Seth was a Democrat. Seth served in the Maryland House of Delegates in 1874 and from 1884 to 1886. He served as Speaker of the Maryland House of Delegates in 1886. Seth served in the Maryland Senate from 1906 to 1908. He served as the President of the Maryland Senate from 1906 to 1908.

In 1884, Seth was appointed by Governor Robert M. McLane as Judge Advocate General. He was re-appointed by Governors Lloyd and Jackson. In 1890, Seth was appointed as Commander of the State Fishery Force and held that position until July 1903.

Seth organized and served as the first president of the Baltimore and Eastern Shore Railway. He served as manager of the railway for six years. He also helped obtain a charter for the emergency hospital in Easton, and served as president of the hospital's organization for seven years. In 1890, Seth joined a group that organized an electric light plant in Annapolis. He was elected as president, and also served as director of the Annapolis Short Line Railroad.

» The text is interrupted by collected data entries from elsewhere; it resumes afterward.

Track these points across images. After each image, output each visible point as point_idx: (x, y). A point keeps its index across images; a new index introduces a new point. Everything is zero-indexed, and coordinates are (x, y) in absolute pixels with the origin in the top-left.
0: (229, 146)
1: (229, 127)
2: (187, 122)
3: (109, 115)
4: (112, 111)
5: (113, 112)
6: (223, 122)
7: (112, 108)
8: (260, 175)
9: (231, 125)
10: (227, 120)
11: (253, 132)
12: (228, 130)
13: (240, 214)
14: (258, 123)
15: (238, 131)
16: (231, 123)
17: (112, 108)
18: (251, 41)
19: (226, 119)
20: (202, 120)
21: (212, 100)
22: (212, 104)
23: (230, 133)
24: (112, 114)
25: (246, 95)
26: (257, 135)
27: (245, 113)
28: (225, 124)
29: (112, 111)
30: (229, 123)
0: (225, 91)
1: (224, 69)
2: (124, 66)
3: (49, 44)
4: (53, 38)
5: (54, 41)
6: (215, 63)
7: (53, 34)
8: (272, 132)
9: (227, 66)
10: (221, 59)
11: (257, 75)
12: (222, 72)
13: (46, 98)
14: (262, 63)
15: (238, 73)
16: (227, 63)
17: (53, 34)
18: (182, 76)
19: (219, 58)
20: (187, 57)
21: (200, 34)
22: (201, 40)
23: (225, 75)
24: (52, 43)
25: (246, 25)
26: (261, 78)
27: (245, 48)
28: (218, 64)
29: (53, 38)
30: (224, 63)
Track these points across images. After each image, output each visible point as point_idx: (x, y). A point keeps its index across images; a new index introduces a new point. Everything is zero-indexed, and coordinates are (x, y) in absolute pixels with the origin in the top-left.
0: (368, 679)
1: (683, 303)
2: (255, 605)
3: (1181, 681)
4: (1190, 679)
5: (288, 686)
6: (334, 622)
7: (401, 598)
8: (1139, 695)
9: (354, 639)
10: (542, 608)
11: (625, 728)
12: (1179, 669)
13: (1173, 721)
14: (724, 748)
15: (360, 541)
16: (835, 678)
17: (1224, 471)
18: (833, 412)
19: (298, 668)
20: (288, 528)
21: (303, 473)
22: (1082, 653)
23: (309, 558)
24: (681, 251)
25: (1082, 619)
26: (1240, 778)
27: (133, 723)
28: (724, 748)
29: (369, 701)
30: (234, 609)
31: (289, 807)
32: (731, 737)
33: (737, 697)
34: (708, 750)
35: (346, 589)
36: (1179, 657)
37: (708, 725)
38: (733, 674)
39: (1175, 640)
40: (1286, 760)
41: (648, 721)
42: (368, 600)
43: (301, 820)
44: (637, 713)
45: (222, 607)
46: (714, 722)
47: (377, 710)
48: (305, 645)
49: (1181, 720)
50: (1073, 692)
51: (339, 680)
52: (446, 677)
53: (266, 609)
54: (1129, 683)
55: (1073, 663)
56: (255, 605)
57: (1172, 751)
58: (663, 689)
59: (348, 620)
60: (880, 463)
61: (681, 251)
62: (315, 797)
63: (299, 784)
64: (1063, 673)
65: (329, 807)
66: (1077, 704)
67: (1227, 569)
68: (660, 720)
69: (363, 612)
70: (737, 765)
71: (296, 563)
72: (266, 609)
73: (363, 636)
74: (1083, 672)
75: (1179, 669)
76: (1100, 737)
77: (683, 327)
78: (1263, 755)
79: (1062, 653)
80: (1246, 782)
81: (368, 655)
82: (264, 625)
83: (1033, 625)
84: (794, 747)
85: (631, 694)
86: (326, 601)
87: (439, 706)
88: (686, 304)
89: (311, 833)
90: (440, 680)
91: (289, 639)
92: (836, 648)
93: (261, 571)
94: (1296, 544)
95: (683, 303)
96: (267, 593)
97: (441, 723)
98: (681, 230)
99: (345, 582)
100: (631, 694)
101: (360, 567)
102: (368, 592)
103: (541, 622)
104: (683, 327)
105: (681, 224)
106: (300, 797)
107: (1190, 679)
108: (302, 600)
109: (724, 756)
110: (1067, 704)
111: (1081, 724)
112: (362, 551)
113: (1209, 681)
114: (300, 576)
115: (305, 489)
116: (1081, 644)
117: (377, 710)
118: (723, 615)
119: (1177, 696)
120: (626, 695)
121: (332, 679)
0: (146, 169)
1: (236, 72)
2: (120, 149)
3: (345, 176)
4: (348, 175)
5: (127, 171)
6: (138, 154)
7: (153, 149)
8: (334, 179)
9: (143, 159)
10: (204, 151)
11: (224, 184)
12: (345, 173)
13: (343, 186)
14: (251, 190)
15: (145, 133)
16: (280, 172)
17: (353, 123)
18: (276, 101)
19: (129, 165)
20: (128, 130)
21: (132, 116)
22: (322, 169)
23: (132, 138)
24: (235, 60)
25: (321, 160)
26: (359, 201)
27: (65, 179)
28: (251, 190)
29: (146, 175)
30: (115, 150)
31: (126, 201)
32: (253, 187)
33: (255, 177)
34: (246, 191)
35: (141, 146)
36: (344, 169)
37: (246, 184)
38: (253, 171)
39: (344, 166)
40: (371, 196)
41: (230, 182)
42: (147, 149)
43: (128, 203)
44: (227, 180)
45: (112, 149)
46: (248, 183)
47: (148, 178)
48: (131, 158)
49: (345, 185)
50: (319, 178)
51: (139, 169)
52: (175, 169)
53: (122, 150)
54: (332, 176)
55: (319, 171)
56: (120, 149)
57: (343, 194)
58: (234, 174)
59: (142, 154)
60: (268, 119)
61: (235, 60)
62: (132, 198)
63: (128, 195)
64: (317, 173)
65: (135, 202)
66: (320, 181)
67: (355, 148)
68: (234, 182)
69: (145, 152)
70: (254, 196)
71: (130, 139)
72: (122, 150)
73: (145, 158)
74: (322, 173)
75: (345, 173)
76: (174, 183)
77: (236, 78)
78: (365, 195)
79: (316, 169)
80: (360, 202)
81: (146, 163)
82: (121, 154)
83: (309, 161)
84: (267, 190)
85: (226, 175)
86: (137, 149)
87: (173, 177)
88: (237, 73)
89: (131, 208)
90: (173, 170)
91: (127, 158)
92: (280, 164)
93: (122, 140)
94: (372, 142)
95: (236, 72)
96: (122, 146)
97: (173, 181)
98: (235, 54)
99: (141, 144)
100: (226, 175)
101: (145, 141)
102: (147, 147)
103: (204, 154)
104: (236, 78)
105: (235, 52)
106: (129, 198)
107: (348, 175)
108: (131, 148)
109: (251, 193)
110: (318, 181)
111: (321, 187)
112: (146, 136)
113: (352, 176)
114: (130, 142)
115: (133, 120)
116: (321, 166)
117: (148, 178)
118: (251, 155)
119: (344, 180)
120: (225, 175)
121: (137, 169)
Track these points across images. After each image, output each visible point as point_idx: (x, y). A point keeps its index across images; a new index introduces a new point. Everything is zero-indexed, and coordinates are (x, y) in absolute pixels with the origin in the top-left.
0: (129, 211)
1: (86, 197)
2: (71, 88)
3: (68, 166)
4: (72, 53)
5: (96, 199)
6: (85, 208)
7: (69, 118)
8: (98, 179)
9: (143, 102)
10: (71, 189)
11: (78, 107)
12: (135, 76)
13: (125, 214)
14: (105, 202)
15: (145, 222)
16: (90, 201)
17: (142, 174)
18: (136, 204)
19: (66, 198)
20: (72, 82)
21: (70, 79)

Seth served as mayor of Easton, Maryland from 1914 to 1916. Seth was in favor of Prohibition. Seth was also instrumental to the dedication of the Talbot Boys Confederate monument in 1916, and expressed sympathies for the Confederate cause and slavery.

==Personal life==
Seth married Sallie Goldsborough Barnett on December 10, 1878. She died in August 1881. They had one son, John Barnett Seth. Seth married Mary Rhett Walker in June 1892.

In 1881, Seth purchased the Bromwell farm in Oxford Neck, Talbot County.

Seth died on November 23, 1927, at his home in Easton.